Sidings was silent and still and dead but for the few yellow lights in the windows of the shabby houses. Over by the railway sidings on the soft breeze whispering from the Kalahari came the lowing of oxen from where the wagoners waited for the morning, rising over the gentle hiss of steam from a locomotive, and the clank of wagons being shifted from the points.
From the direction of the soldiers’ billets the sound of crunching boots was followed by the roar of a motorcar engine being revved, harsh like the tearing of calico, drowning the witless chatter of the frogs and crickets, then falling rapidly to a sewing-machine murmur behind all the other sounds of the town.
Winter shifted uneasily in the chair he had placed on the stoep of the hotel and reached for his glass. At the other side of the square there was a low store with the single yellow glare of a gas jet beyond its glass door. For a while, a few Kaffirs had sat on the stoep in the lowering sunshine, chattering noisily in the still warm air, then even they had vanished and the place lay in silence.

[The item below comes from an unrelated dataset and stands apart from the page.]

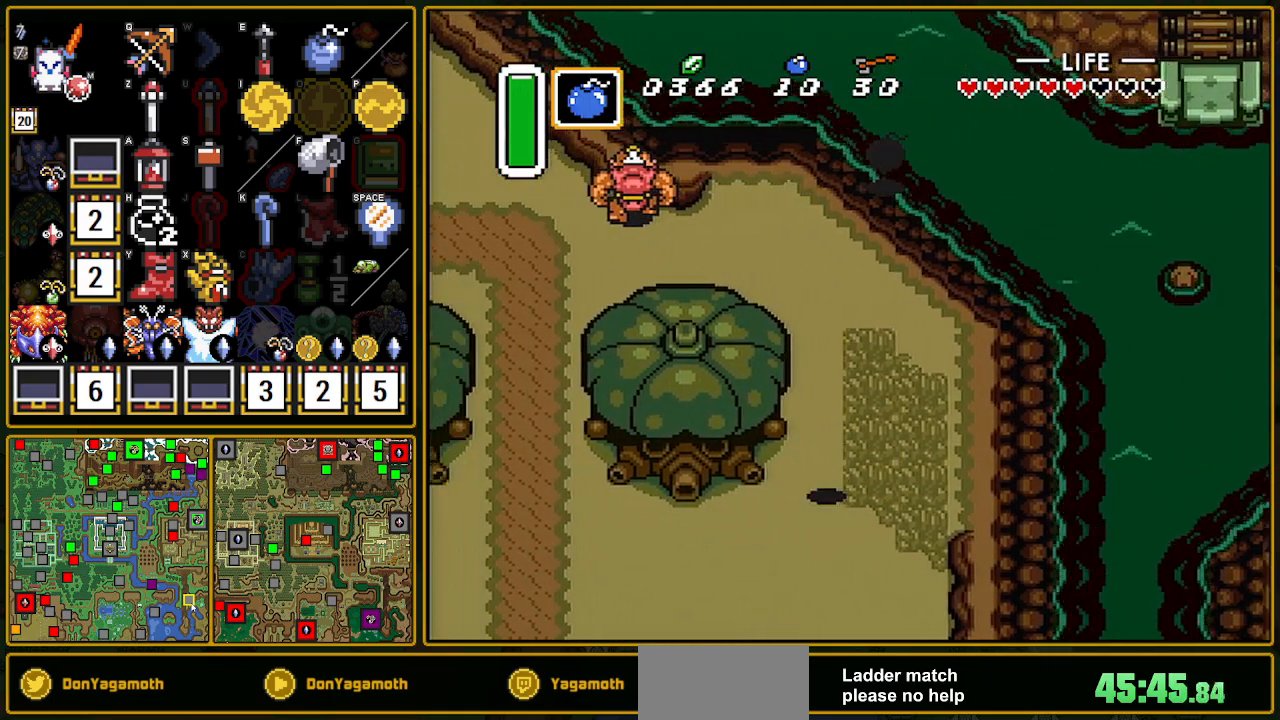
{"buttons": ["DPAD_RIGHT"], "events": [[83, "DPAD_LEFT", "up"], [100, "DPAD_DOWN", "down"], [150, "DPAD_DOWN", "up"], [200, "DPAD_RIGHT", "down"]]}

In front of him the veld stretched out in a great sweep of earth, impressive in the prodigality of its space, while overhead the tall African stars, steady and unwinking, picked out the scattered gum trees beyond the town, and the few sparse peppers along the square. The fan of a dwarf palm nearby rusted into thin whiskers, its spikes reflected in the glassy water of a horse trough where grass grew round a dripping tap.
Winter sipped slowly at the brandy in his hand and stretched his legs. Behind him in the hotel he could hear an argument going on, over the soft batting of moths against the lighted screen door.
‘The bloody Boers ought to be all shot,’ someone was saying loudly. ‘Starting a civil war. Setting about us when they’ve been beat once.’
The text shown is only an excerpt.